Cinq formats publicitaire différents pour le marché français

En effet, si Douyin par exemple comporte un bouton d’achat et génère beaucoup de reventes par le commerce en ligne, ce n’est pas le cas de Tiktok qui après une phase de partenariats avec des enseignes de mode (notamment Uniqlo et Hollister) et des institutions de premier plan (notamment avec la Fédération de la Haute Couture et de la mode lors de la Fashion Week de Paris ou avec l’organisation anglaise Graduate Fashion Foundation - GFF ) a enfin décidé de se tourner vers la publicité pour ses différents marchés.

Consignes à suivre =
• 1. Répondez brièvement à ces questions sur le texte consacré à la publicité de TikTok :
(a) Combien de formats publicitaires le titre annonce-t-il, et pour quel marché ?
(b) De quoi Douyin est-il doté, selon le texte ?
(c) Vers quoi TikTok a-t-il finalement décidé de se tourner ?
• 2. Relevez toutes les enseignes et institutions que le texte consacré à la publicité de TikTok cite comme partenaires de TikTok.
• 3. Prolongez le texte consacré à la publicité de TikTok à partir de sa dernière phrase.
Les lignes de données ne jouent aucun rôle dans cet exercice.

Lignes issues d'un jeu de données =
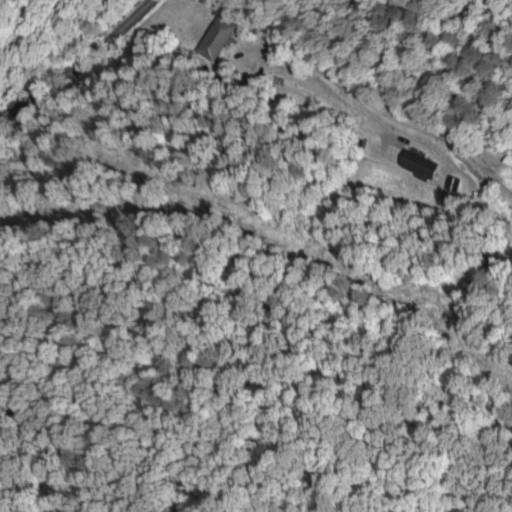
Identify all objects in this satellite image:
building: (216, 37)
road: (71, 50)
road: (366, 93)
building: (507, 159)
building: (418, 162)
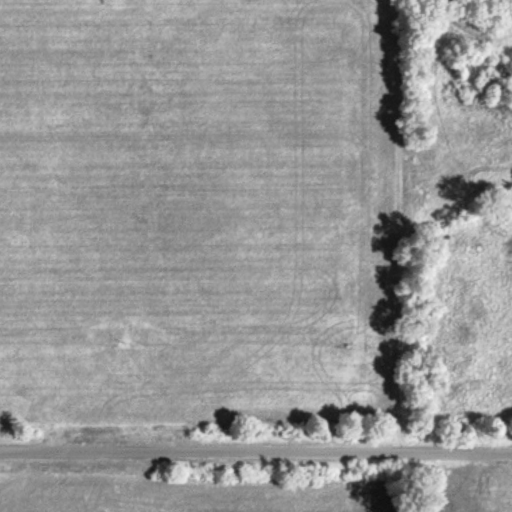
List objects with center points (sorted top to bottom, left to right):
road: (256, 449)
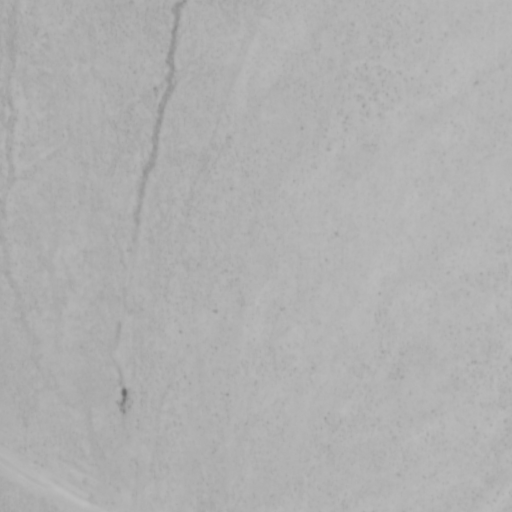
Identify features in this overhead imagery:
road: (66, 472)
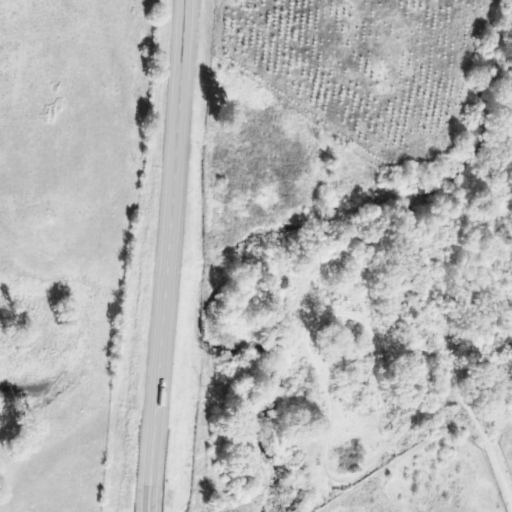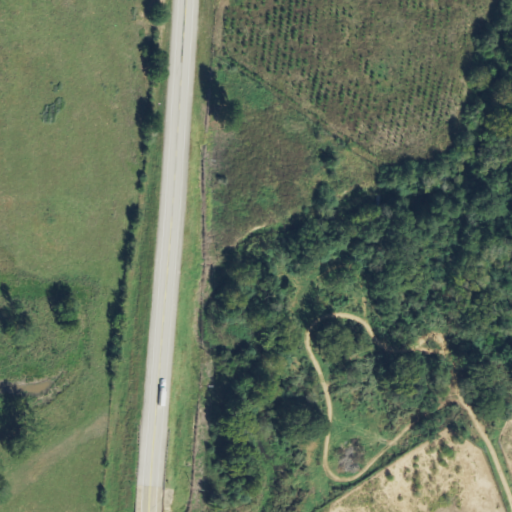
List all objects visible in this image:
road: (166, 256)
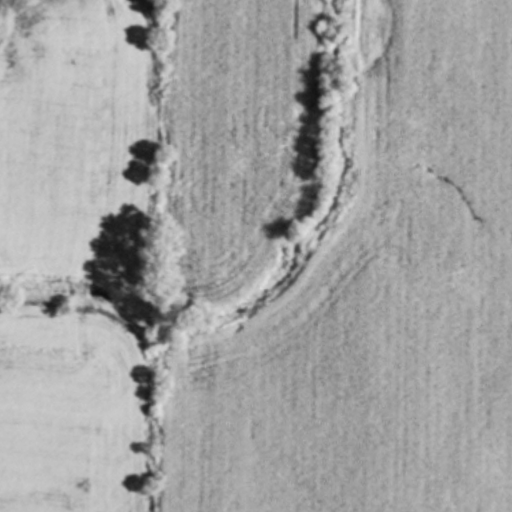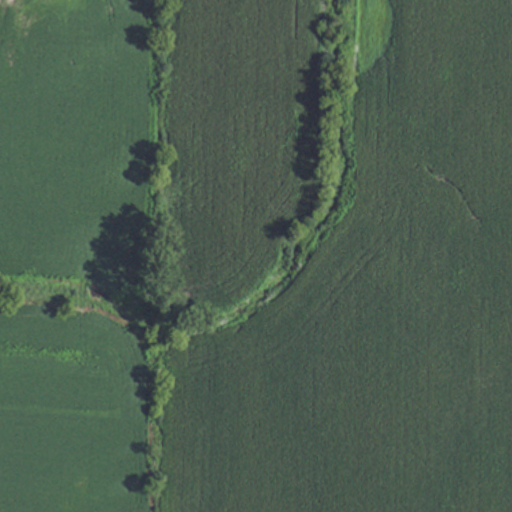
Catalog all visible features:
crop: (256, 256)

Réponses par consigne =
• 1.
(a) Cinq formats, pour le marché français.
(b) D'un bouton d'achat.
(c) Vers la publicité pour ses différents marchés.

• 2. Uniqlo, Hollister, la Fédération de la Haute Couture et de la mode, la Graduate Fashion Foundation (GFF).

• 3.
Pour le marché français par exemple, Tiktok a initié fin 2019 plusieurs formats à destination des annonceurs qui sont invités à s’emparer de la particularité du réseau. Cinq formats publicitaires différents, chacun avec sa particularité et son impact choisi : le hastag challenge qui permet aux annonceurs de proposer un défi aux utilisateurs autour de la marque, un brand take over qui permet à l’annonceur de placer une vidéo à l’ouverture de l’application, un in feed qui consiste à insérer une vidéo dans le flux de recommandation de l’utilisateur, un Top View qui est une offre premium et enfin une offre « Effets sponsorisés » qui génére un filtre et des effets spéciaux sur mesure. Plus récemment encore, en juillet dernier, la plateforme a annoncé un programme de rémunération des créateurs de contenu dénommé « *Creator Fund »*, avec un budget prévu de 200 millions de dollars. Le programme serait réservé à des créateurs majeurs ayant un nombre minimum d'abonnés et de vidéos publiées. Ce mécanisme de sélection viserait notamment à éviter de rémunérer des créateurs controversés, comme cela a été le cas pour YouTube, limitant ainsi les risques de mauvaise publicité pour la plateforme.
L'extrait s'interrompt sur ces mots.